#### What the exercise asks
Print the records exactly as given.
── Exercise inputs ──
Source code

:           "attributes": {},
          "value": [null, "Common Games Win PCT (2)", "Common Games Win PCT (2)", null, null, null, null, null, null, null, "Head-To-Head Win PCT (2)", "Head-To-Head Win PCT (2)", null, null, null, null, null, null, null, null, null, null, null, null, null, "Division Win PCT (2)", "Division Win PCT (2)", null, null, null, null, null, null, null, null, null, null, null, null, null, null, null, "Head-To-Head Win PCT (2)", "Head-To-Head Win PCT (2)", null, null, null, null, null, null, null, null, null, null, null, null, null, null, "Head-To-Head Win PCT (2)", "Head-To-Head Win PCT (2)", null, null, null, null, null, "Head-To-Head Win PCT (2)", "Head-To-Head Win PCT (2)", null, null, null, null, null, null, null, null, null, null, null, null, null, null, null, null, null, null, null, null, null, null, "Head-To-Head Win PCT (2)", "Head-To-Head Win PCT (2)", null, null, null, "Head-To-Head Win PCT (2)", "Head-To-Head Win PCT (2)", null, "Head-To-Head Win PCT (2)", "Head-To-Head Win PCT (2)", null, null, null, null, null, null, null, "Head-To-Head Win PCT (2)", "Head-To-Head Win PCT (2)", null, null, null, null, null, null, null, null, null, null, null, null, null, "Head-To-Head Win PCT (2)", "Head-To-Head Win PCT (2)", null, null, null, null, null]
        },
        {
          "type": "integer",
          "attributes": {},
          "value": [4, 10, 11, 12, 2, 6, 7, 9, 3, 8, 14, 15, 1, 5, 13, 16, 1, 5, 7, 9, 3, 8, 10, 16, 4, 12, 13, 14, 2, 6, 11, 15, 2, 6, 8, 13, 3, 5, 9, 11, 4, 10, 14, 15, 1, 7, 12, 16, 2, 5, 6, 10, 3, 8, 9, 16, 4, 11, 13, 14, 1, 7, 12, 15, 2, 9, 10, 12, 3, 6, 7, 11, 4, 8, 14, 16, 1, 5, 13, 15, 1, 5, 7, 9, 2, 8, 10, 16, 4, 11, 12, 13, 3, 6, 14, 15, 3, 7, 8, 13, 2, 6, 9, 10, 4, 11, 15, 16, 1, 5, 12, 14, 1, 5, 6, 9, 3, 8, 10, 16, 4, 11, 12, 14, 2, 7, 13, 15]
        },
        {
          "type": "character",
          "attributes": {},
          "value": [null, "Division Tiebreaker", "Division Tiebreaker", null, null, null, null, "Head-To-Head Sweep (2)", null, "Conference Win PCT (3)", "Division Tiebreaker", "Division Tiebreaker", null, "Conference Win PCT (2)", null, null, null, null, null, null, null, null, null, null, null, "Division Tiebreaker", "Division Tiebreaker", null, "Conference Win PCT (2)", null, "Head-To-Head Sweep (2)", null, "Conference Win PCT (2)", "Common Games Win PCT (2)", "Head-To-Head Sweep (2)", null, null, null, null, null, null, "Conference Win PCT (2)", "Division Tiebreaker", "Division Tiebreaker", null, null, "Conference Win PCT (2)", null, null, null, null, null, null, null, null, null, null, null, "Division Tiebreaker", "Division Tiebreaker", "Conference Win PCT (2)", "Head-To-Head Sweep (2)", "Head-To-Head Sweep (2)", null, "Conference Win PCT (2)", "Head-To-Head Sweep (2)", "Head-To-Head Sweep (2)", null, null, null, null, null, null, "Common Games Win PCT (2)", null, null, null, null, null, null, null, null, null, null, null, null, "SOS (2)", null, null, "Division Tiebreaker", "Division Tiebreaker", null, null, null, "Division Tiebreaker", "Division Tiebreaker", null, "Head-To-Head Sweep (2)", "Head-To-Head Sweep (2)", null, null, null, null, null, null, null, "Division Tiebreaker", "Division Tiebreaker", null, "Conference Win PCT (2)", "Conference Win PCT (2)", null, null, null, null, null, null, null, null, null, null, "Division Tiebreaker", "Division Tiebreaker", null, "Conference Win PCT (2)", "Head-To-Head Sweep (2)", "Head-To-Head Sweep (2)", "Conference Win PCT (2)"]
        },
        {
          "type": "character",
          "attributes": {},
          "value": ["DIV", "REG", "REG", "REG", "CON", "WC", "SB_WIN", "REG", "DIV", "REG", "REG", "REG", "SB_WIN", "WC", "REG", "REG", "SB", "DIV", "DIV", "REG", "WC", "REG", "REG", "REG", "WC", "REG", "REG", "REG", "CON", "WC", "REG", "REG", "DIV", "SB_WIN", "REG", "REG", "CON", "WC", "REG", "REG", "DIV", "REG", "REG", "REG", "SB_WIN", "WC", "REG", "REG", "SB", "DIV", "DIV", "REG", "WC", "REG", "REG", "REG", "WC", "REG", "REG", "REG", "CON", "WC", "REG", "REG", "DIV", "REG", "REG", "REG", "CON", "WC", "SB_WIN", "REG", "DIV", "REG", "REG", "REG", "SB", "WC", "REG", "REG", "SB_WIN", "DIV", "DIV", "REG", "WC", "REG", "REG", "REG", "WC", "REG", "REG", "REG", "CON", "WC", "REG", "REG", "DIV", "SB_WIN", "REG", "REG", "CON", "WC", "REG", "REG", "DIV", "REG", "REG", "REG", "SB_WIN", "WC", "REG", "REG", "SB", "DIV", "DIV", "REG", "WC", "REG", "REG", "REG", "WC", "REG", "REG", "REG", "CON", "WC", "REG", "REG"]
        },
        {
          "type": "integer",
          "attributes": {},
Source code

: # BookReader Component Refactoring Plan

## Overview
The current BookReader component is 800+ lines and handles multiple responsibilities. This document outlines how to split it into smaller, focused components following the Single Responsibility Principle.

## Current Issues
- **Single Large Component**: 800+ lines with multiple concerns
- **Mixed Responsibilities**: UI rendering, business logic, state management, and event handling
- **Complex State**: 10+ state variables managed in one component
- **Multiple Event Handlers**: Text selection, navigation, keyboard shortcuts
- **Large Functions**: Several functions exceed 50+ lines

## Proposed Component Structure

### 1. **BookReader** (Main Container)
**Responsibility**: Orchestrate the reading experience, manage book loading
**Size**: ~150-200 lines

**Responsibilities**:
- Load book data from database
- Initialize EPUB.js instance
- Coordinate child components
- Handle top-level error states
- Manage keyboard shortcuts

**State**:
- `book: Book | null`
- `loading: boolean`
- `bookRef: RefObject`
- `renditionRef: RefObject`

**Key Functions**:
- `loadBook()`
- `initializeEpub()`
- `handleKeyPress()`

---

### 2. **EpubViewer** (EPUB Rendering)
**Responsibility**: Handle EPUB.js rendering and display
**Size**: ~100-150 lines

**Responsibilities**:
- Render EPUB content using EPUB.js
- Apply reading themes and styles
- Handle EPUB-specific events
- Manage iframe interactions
───
#### Problem solution
Source code

:           "attributes": {},
          "value": [null, "Common Games Win PCT (2)", "Common Games Win PCT (2)", null, null, null, null, null, null, null, "Head-To-Head Win PCT (2)", "Head-To-Head Win PCT (2)", null, null, null, null, null, null, null, null, null, null, null, null, null, "Division Win PCT (2)", "Division Win PCT (2)", null, null, null, null, null, null, null, null, null, null, null, null, null, null, null, "Head-To-Head Win PCT (2)", "Head-To-Head Win PCT (2)", null, null, null, null, null, null, null, null, null, null, null, null, null, null, "Head-To-Head Win PCT (2)", "Head-To-Head Win PCT (2)", null, null, null, null, null, "Head-To-Head Win PCT (2)", "Head-To-Head Win PCT (2)", null, null, null, null, null, null, null, null, null, null, null, null, null, null, null, null, null, null, null, null, null, null, "Head-To-Head Win PCT (2)", "Head-To-Head Win PCT (2)", null, null, null, "Head-To-Head Win PCT (2)", "Head-To-Head Win PCT (2)", null, "Head-To-Head Win PCT (2)", "Head-To-Head Win PCT (2)", null, null, null, null, null, null, null, "Head-To-Head Win PCT (2)", "Head-To-Head Win PCT (2)", null, null, null, null, null, null, null, null, null, null, null, null, null, "Head-To-Head Win PCT (2)", "Head-To-Head Win PCT (2)", null, null, null, null, null]
        },
        {
          "type": "integer",
          "attributes": {},
          "value": [4, 10, 11, 12, 2, 6, 7, 9, 3, 8, 14, 15, 1, 5, 13, 16, 1, 5, 7, 9, 3, 8, 10, 16, 4, 12, 13, 14, 2, 6, 11, 15, 2, 6, 8, 13, 3, 5, 9, 11, 4, 10, 14, 15, 1, 7, 12, 16, 2, 5, 6, 10, 3, 8, 9, 16, 4, 11, 13, 14, 1, 7, 12, 15, 2, 9, 10, 12, 3, 6, 7, 11, 4, 8, 14, 16, 1, 5, 13, 15, 1, 5, 7, 9, 2, 8, 10, 16, 4, 11, 12, 13, 3, 6, 14, 15, 3, 7, 8, 13, 2, 6, 9, 10, 4, 11, 15, 16, 1, 5, 12, 14, 1, 5, 6, 9, 3, 8, 10, 16, 4, 11, 12, 14, 2, 7, 13, 15]
        },
        {
          "type": "character",
          "attributes": {},
          "value": [null, "Division Tiebreaker", "Division Tiebreaker", null, null, null, null, "Head-To-Head Sweep (2)", null, "Conference Win PCT (3)", "Division Tiebreaker", "Division Tiebreaker", null, "Conference Win PCT (2)", null, null, null, null, null, null, null, null, null, null, null, "Division Tiebreaker", "Division Tiebreaker", null, "Conference Win PCT (2)", null, "Head-To-Head Sweep (2)", null, "Conference Win PCT (2)", "Common Games Win PCT (2)", "Head-To-Head Sweep (2)", null, null, null, null, null, null, "Conference Win PCT (2)", "Division Tiebreaker", "Division Tiebreaker", null, null, "Conference Win PCT (2)", null, null, null, null, null, null, null, null, null, null, null, "Division Tiebreaker", "Division Tiebreaker", "Conference Win PCT (2)", "Head-To-Head Sweep (2)", "Head-To-Head Sweep (2)", null, "Conference Win PCT (2)", "Head-To-Head Sweep (2)", "Head-To-Head Sweep (2)", null, null, null, null, null, null, "Common Games Win PCT (2)", null, null, null, null, null, null, null, null, null, null, null, null, "SOS (2)", null, null, "Division Tiebreaker", "Division Tiebreaker", null, null, null, "Division Tiebreaker", "Division Tiebreaker", null, "Head-To-Head Sweep (2)", "Head-To-Head Sweep (2)", null, null, null, null, null, null, null, "Division Tiebreaker", "Division Tiebreaker", null, "Conference Win PCT (2)", "Conference Win PCT (2)", null, null, null, null, null, null, null, null, null, null, "Division Tiebreaker", "Division Tiebreaker", null, "Conference Win PCT (2)", "Head-To-Head Sweep (2)", "Head-To-Head Sweep (2)", "Conference Win PCT (2)"]
        },
        {
          "type": "character",
          "attributes": {},
          "value": ["DIV", "REG", "REG", "REG", "CON", "WC", "SB_WIN", "REG", "DIV", "REG", "REG", "REG", "SB_WIN", "WC", "REG", "REG", "SB", "DIV", "DIV", "REG", "WC", "REG", "REG", "REG", "WC", "REG", "REG", "REG", "CON", "WC", "REG", "REG", "DIV", "SB_WIN", "REG", "REG", "CON", "WC", "REG", "REG", "DIV", "REG", "REG", "REG", "SB_WIN", "WC", "REG", "REG", "SB", "DIV", "DIV", "REG", "WC", "REG", "REG", "REG", "WC", "REG", "REG", "REG", "CON", "WC", "REG", "REG", "DIV", "REG", "REG", "REG", "CON", "WC", "SB_WIN", "REG", "DIV", "REG", "REG", "REG", "SB", "WC", "REG", "REG", "SB_WIN", "DIV", "DIV", "REG", "WC", "REG", "REG", "REG", "WC", "REG", "REG", "REG", "CON", "WC", "REG", "REG", "DIV", "SB_WIN", "REG", "REG", "CON", "WC", "REG", "REG", "DIV", "REG", "REG", "REG", "SB_WIN", "WC", "REG", "REG", "SB", "DIV", "DIV", "REG", "WC", "REG", "REG", "REG", "WC", "REG", "REG", "REG", "CON", "WC", "REG", "REG"]
        },
        {
          "type": "integer",
          "attributes": {},
Source code

: # BookReader Component Refactoring Plan

## Overview
The current BookReader component is 800+ lines and handles multiple responsibilities. This document outlines how to split it into smaller, focused components following the Single Responsibility Principle.

## Current Issues
- **Single Large Component**: 800+ lines with multiple concerns
- **Mixed Responsibilities**: UI rendering, business logic, state management, and event handling
- **Complex State**: 10+ state variables managed in one component
- **Multiple Event Handlers**: Text selection, navigation, keyboard shortcuts
- **Large Functions**: Several functions exceed 50+ lines

## Proposed Component Structure

### 1. **BookReader** (Main Container)
**Responsibility**: Orchestrate the reading experience, manage book loading
**Size**: ~150-200 lines

**Responsibilities**:
- Load book data from database
- Initialize EPUB.js instance
- Coordinate child components
- Handle top-level error states
- Manage keyboard shortcuts

**State**:
- `book: Book | null`
- `loading: boolean`
- `bookRef: RefObject`
- `renditionRef: RefObject`

**Key Functions**:
- `loadBook()`
- `initializeEpub()`
- `handleKeyPress()`

---

### 2. **EpubViewer** (EPUB Rendering)
**Responsibility**: Handle EPUB.js rendering and display
**Size**: ~100-150 lines

**Responsibilities**:
- Render EPUB content using EPUB.js
- Apply reading themes and styles
- Handle EPUB-specific events
- Manage iframe interactions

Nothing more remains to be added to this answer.